__YOUR GOAL__
The answer is a stretch of the material below, returned exactly: the line containing "Horizontal field of", the line containing "marker pen (165, 330, 409, 381)", and all lines between.

__DATA SHOWN__
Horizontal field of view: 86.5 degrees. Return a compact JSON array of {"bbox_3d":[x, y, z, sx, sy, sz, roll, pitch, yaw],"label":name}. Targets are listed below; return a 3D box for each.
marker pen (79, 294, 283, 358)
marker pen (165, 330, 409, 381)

---

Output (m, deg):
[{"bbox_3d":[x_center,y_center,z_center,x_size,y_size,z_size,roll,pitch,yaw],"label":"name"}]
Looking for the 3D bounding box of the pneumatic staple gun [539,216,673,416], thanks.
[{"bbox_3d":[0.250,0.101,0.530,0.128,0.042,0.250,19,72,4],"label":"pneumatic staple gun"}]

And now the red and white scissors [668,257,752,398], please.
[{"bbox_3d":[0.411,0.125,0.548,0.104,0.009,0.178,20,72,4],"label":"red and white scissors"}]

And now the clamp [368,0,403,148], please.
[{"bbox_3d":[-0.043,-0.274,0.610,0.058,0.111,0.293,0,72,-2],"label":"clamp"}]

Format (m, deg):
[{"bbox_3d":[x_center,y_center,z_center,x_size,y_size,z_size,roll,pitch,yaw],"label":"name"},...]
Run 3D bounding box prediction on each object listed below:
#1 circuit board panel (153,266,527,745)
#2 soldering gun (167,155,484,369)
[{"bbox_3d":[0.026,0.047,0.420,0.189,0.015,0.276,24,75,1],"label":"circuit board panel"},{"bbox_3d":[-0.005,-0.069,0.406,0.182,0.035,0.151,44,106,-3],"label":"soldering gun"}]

__ANSWER__
Horizontal field of view: 86.5 degrees. Return a compact JSON array of {"bbox_3d":[x, y, z, sx, sy, sz, roll, pitch, yaw],"label":name}. Targets are listed below; return a 3D box for each.
marker pen (79, 294, 283, 358)
marker pen (165, 330, 409, 381)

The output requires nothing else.